Thursday, October 12, 2006

Six Arguments for a Greener Diet Cover Art

Six Arguments for a Greener Diet

Author: By Michael F. Jacobson, Ph.D.
Publisher: Center for Science in the Public Interest
ASIN: 0893290491

About This Book

Six Arguments for a Greener Diet is a meticulously researched examination of scientific studies that eating more plant foods and fewer fatty animal products can lead to extra years of healthy living. Its author, Center for Science in the Public Interest executive director Michael F. Jacobson, who wrote the book with the assistance of the CSPI staff, concludes that a greener diet also leads to much less food poisoning, water pollution, air pollution, global warming, and animal suffering.

Americans consume over 1 billion pounds and one trillion calories of food each day. To produce the grains, meat and poultry, and fruits and vegetables that feed a country of nearly 300 million people, our agricultural system consumes enormous quantities of fuel, fertilizers, water, pesticides, and enormous tracts of land—not just for growing food for people, but mostly for producing food for livestock. And ultimately, a diet rich in fatty animal products and poor in whole grains, fruits, and vegetables consumes the consumer: Higher rates of heart disease, stroke, certain cancers, diabetes, and obesity cause hundreds of thousands premature deaths each year.

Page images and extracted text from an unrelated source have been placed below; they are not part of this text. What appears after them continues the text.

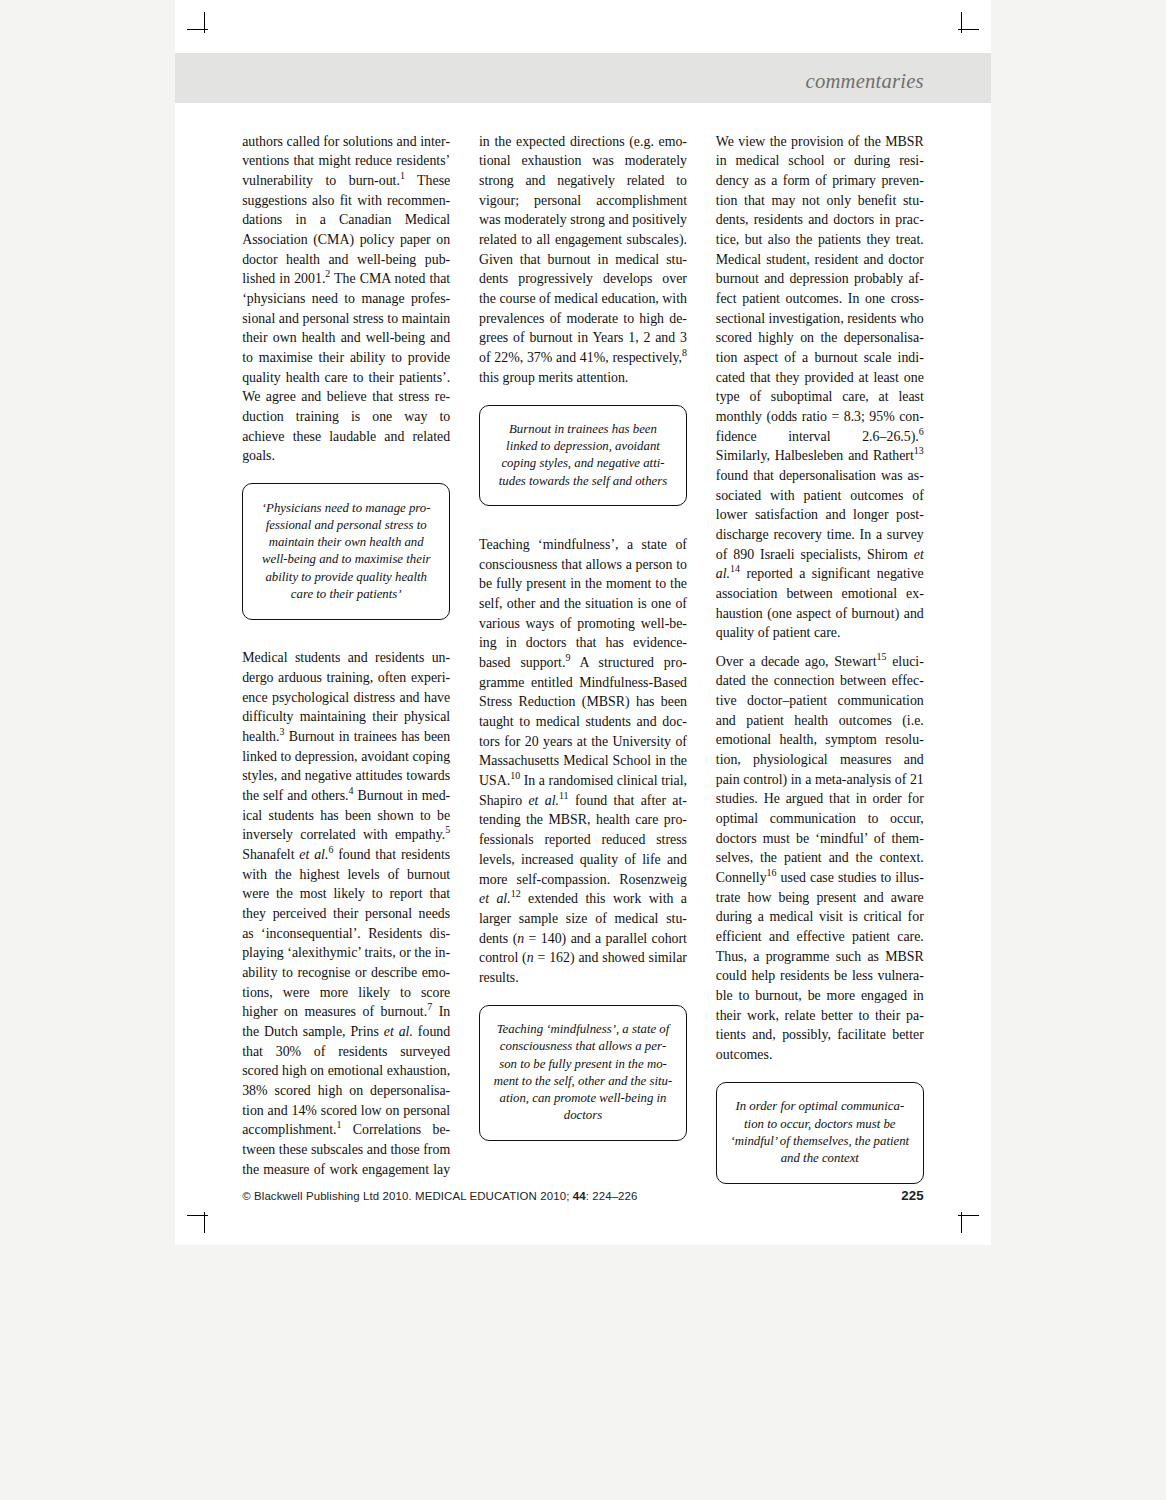commentaries
authors called for solutions and interventions that might reduce residents’ vulnerability to burn-out.1 These suggestions also fit with recommendations in a Canadian Medical Association (CMA) policy paper on doctor health and well-being published in 2001.2 The CMA noted that ‘physicians need to manage professional and personal stress to maintain their own health and well-being and to maximise their ability to provide quality health care to their patients’. We agree and believe that stress reduction training is one way to achieve these laudable and related goals.
‘Physicians need to manage professional and personal stress to maintain their own health and well-being and to maximise their ability to provide quality health care to their patients’
Medical students and residents undergo arduous training, often experience psychological distress and have difficulty maintaining their physical health.3 Burnout in trainees has been linked to depression, avoidant coping styles, and negative attitudes towards the self and others.4 Burnout in medical students has been shown to be inversely correlated with empathy.5 Shanafelt et al.6 found that residents with the highest levels of burnout were the most likely to report that they perceived their personal needs as ‘inconsequential’. Residents displaying ‘alexithymic’ traits, or the inability to recognise or describe emotions, were more likely to score higher on measures of burnout.7 In the Dutch sample, Prins et al. found that 30% of residents surveyed scored high on emotional exhaustion, 38% scored high on depersonalisation and 14% scored low on personal accomplishment.1 Correlations between these subscales and those from the measure of work engagement lay in the expected directions (e.g. emotional exhaustion was moderately strong and negatively related to vigour; personal accomplishment was moderately strong and positively related to all engagement subscales). Given that burnout in medical students progressively develops over the course of medical education, with prevalences of moderate to high degrees of burnout in Years 1, 2 and 3 of 22%, 37% and 41%, respectively,8 this group merits attention.
Burnout in trainees has been linked to depression, avoidant coping styles, and negative attitudes towards the self and others
Teaching ‘mindfulness’, a state of consciousness that allows a person to be fully present in the moment to the self, other and the situation is one of various ways of promoting well-being in doctors that has evidence-based support.9 A structured programme entitled Mindfulness-Based Stress Reduction (MBSR) has been taught to medical students and doctors for 20 years at the University of Massachusetts Medical School in the USA.10 In a randomised clinical trial, Shapiro et al.11 found that after attending the MBSR, health care professionals reported reduced stress levels, increased quality of life and more self-compassion. Rosenzweig et al.12 extended this work with a larger sample size of medical students (n = 140) and a parallel cohort control (n = 162) and showed similar results.
Teaching ‘mindfulness’, a state of consciousness that allows a person to be fully present in the moment to the self, other and the situation, can promote well-being in doctors
We view the provision of the MBSR in medical school or during residency as a form of primary prevention that may not only benefit students, residents and doctors in practice, but also the patients they treat. Medical student, resident and doctor burnout and depression probably affect patient outcomes. In one cross-sectional investigation, residents who scored highly on the depersonalisation aspect of a burnout scale indicated that they provided at least one type of suboptimal care, at least monthly (odds ratio = 8.3; 95% confidence interval 2.6–26.5).6 Similarly, Halbesleben and Rathert13 found that depersonalisation was associated with patient outcomes of lower satisfaction and longer post-discharge recovery time. In a survey of 890 Israeli specialists, Shirom et al.14 reported a significant negative association between emotional exhaustion (one aspect of burnout) and quality of patient care.
Over a decade ago, Stewart15 elucidated the connection between effective doctor–patient communication and patient health outcomes (i.e. emotional health, symptom resolution, physiological measures and pain control) in a meta-analysis of 21 studies. He argued that in order for optimal communication to occur, doctors must be ‘mindful’ of themselves, the patient and the context. Connelly16 used case studies to illustrate how being present and aware during a medical visit is critical for efficient and effective patient care. Thus, a programme such as MBSR could help residents be less vulnerable to burnout, be more engaged in their work, relate better to their patients and, possibly, facilitate better outcomes.
In order for optimal communication to occur, doctors must be ‘mindful’ of themselves, the patient and the context
© Blackwell Publishing Ltd 2010. MEDICAL EDUCATION 2010; 44: 224–226
225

Six Arguments for a Greener Diet exposes those and other underreported facts and carefully connects the dots between a healthy diet and a healthy planet.

With the book, CSPI has launched a new educational campaign called Eating Green to help people adopt a diet much richer in plant-based foods such as fruits, vegetables, and whole grains. The group offers these statistics:

  • 16 percent: the decreased mortality from heart disease associated with eating one additional serving of fruit or vegetables each day;
  • 24 percent: how much lower the rate of fatal heart attacks is in lacto-ovo vegetarians compared with non-vegetarians;
  • 50 percent: how much less dietary fiber Americans consume than is recommended;
  • 100 percent: how much fattier meat is from a typical grain-fed steer than a grass-fed steer;
  • 19 percent: the proportion of all methane—a potent greenhouse gas—emitted by cattle and other livestock;
  • 140 million: the number of cattle, pigs, and sheep slaughtered each year;
  • 14 trillion gallons: the amount of water needed to produce feed for U.S. livestock.

The fact-filled but engaging book is as suited to students and professors as it is to consumers and policymakers. Jacobson and CSPI take a long even-handed look at the academic literature on everything from chronic disease (Seventh-day Adventist vegetarians live longer than non-vegetarians) to soil science (American croplands lose 2 billion tons of topsoil to erosion annually) to animal welfare. It offers practical advice on changing your diets, and includes food pyramids for vegetarian and non-vegetarian diets.

A major difference between Six Arguments and other recent books about America's food system is that it not only describes the problems and offers advice to consumers, but also proposes creative policy recommendations to improve the public's health, the environment and the welfare of animals.

"Recognizing that not everyone would or should become a total vegetarian, we suggest means of both obtaining healthier animal products and improving how animals are raised," Jacobson writes. "Nutrition-and environment-based food and farm policies could improve diets directly and indirectly."

A companion website called Eating Green takes people an animated tour of the food supply, calculates the environmental impact of food choices and illustrates the impact dietary changes may have. You can also score your diets on the basis of health, environment, and animal welfare.